(Given records begins)
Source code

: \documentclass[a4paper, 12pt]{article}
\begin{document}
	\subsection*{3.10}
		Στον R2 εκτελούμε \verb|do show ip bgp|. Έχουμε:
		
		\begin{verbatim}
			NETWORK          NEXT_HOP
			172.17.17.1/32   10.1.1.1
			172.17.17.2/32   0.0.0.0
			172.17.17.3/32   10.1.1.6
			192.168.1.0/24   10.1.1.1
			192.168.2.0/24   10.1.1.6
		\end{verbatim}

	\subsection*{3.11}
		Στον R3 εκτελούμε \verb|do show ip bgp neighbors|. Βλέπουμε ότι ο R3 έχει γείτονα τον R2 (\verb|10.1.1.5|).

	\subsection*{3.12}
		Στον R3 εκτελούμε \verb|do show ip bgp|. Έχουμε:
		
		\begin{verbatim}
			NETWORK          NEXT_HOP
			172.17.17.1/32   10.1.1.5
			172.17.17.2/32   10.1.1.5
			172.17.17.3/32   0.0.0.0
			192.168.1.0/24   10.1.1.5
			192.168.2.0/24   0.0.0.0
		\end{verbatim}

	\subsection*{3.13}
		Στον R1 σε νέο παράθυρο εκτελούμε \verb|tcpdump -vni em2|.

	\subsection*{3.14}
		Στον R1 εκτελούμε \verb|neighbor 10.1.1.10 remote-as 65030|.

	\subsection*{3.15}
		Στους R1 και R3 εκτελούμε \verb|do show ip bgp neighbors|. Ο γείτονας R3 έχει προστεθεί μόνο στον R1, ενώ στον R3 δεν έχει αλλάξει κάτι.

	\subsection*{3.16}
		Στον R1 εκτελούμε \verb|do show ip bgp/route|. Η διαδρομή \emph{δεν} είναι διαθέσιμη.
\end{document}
(Given records ends)
§ Assigned task
Please write out all the data above, exactly as it reads.

§ Answer section
Source code

: \documentclass[a4paper, 12pt]{article}
\begin{document}
	\subsection*{3.10}
		Στον R2 εκτελούμε \verb|do show ip bgp|. Έχουμε:
		
		\begin{verbatim}
			NETWORK          NEXT_HOP
			172.17.17.1/32   10.1.1.1
			172.17.17.2/32   0.0.0.0
			172.17.17.3/32   10.1.1.6
			192.168.1.0/24   10.1.1.1
			192.168.2.0/24   10.1.1.6
		\end{verbatim}

	\subsection*{3.11}
		Στον R3 εκτελούμε \verb|do show ip bgp neighbors|. Βλέπουμε ότι ο R3 έχει γείτονα τον R2 (\verb|10.1.1.5|).

	\subsection*{3.12}
		Στον R3 εκτελούμε \verb|do show ip bgp|. Έχουμε:
		
		\begin{verbatim}
			NETWORK          NEXT_HOP
			172.17.17.1/32   10.1.1.5
			172.17.17.2/32   10.1.1.5
			172.17.17.3/32   0.0.0.0
			192.168.1.0/24   10.1.1.5
			192.168.2.0/24   0.0.0.0
		\end{verbatim}

	\subsection*{3.13}
		Στον R1 σε νέο παράθυρο εκτελούμε \verb|tcpdump -vni em2|.

	\subsection*{3.14}
		Στον R1 εκτελούμε \verb|neighbor 10.1.1.10 remote-as 65030|.

	\subsection*{3.15}
		Στους R1 και R3 εκτελούμε \verb|do show ip bgp neighbors|. Ο γείτονας R3 έχει προστεθεί μόνο στον R1, ενώ στον R3 δεν έχει αλλάξει κάτι.

	\subsection*{3.16}
		Στον R1 εκτελούμε \verb|do show ip bgp/route|. Η διαδρομή \emph{δεν} είναι διαθέσιμη.
\end{document}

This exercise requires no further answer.